En el estado de Michoacán –cuna del normalismo rural por persistir allí la más antigua normal rural, originalmente establecida en Tacámbaro y que hoy se localiza en Tiripetío– la crisis en las normales ha llegado a niveles tan críticos que sus egresados decidieron jugarse la vida en plena pandemia al organizar el mes pasado un plantón en el Zócalo de la Ciudad de México. Con esta movilización exigían la regularización de trabajo para los cientos de graduados de la generación de 2019 y 2020. Si en Michoacán los normalistas en general han sido blanco de ataques durante el gobierno de Silvano Aureoles, los de Tiripetío en especial han sido víctimas de represión. El más reciente ejemplo se dio el pasado 11 de septiembre, cuando un camión de policía arrolló a estudiantes que se manifestaban por la libertad de sus compañeros detenidos.
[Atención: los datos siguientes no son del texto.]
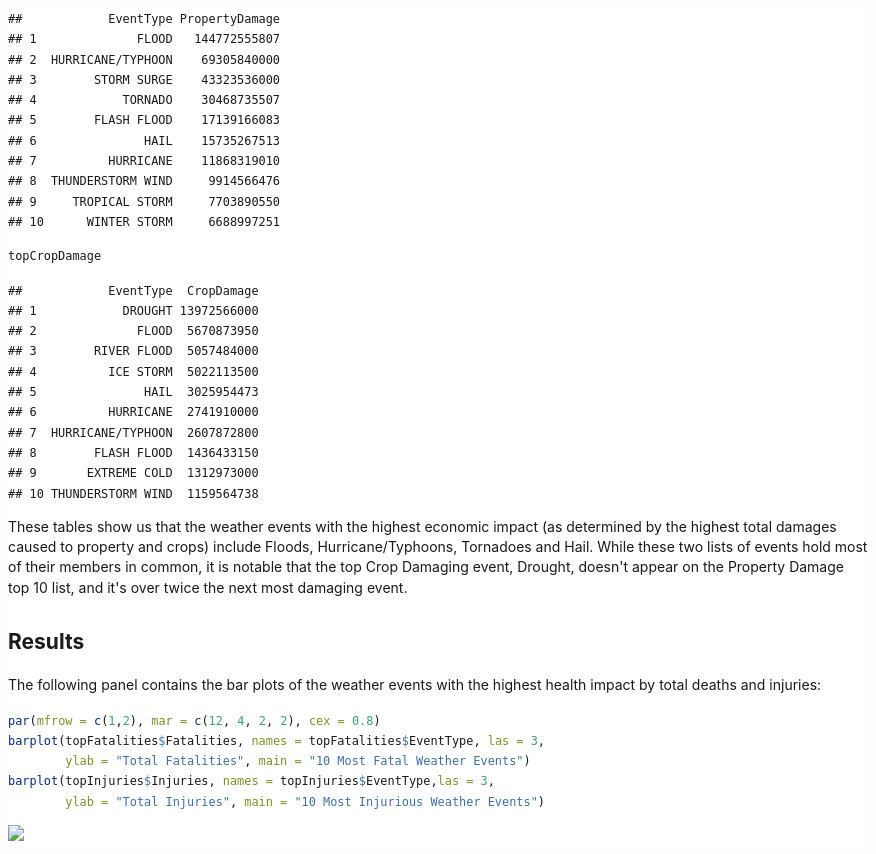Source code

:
 ```
##            EventType PropertyDamage
## 1              FLOOD   144772555807
## 2  HURRICANE/TYPHOON    69305840000
## 3        STORM SURGE    43323536000
## 4            TORNADO    30468735507
## 5        FLASH FLOOD    17139166083
## 6               HAIL    15735267513
## 7          HURRICANE    11868319010
## 8  THUNDERSTORM WIND     9914566476
## 9     TROPICAL STORM     7703890550
## 10      WINTER STORM     6688997251
```

```r
topCropDamage
```

```
##            EventType  CropDamage
## 1            DROUGHT 13972566000
## 2              FLOOD  5670873950
## 3        RIVER FLOOD  5057484000
## 4          ICE STORM  5022113500
## 5               HAIL  3025954473
## 6          HURRICANE  2741910000
## 7  HURRICANE/TYPHOON  2607872800
## 8        FLASH FLOOD  1436433150
## 9       EXTREME COLD  1312973000
## 10 THUNDERSTORM WIND  1159564738
```

These tables show us that the weather events with the highest economic impact (as determined by the highest total damages caused to property and crops) include Floods, Hurricane/Typhoons, Tornadoes and Hail. While these two lists of events hold most of their members in common, it is notable that the top Crop Damaging event, Drought, doesn't appear on the Property Damage top 10 list, and it's over twice the next most damaging event.

 
## Results  

The following panel contains the bar plots of the weather events with the highest health impact by total deaths and injuries:


```r
par(mfrow = c(1,2), mar = c(12, 4, 2, 2), cex = 0.8)
barplot(topFatalities$Fatalities, names = topFatalities$EventType, las = 3,
        ylab = "Total Fatalities", main = "10 Most Fatal Weather Events")
barplot(topInjuries$Injuries, names = topInjuries$EventType,las = 3, 
        ylab = "Total Injuries", main = "10 Most Injurious Weather Events")
```

![](RepData_PeerAssessment2_files/figure-html/unnamed-chunk-10-1.png)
Dado este contexto, vale la pena preguntar qué significa hacer justicia en el caso Ayotzinapa. Ciertamente consiste en esclarecer lo sucedido, identificar y procesar a los autores materiales e intelectuales y atender y reparar los daños a los familiares. Pero si se trata, además, de un renovado proyecto de nación, habría también que fortalecer la estructura social y en ella el sistema educativo en general y el normalismo en particular son clave. Debilitarlo o pretender contar con la iniciativa privada es una receta desastrosa. La justicia hacia los derechos humanos no puede ir separada de la justicia social, pretender hacerlo tiene trágicas consecuencias. Establecer ese vínculo requerirá una movilización permanente, cosa que históricamente han comprendido los estudiantes de las normales rurales. ¿Lo comprenderemos también los demás?
* Profesora-investigadora del Instituto Tecnológico de Massachusetts. Autora del libro Después de Zapata: el movimiento jaramillista y los orígenes de la guerrilla en México, 1940-1962 ( Akal/Inter Pares, 2015).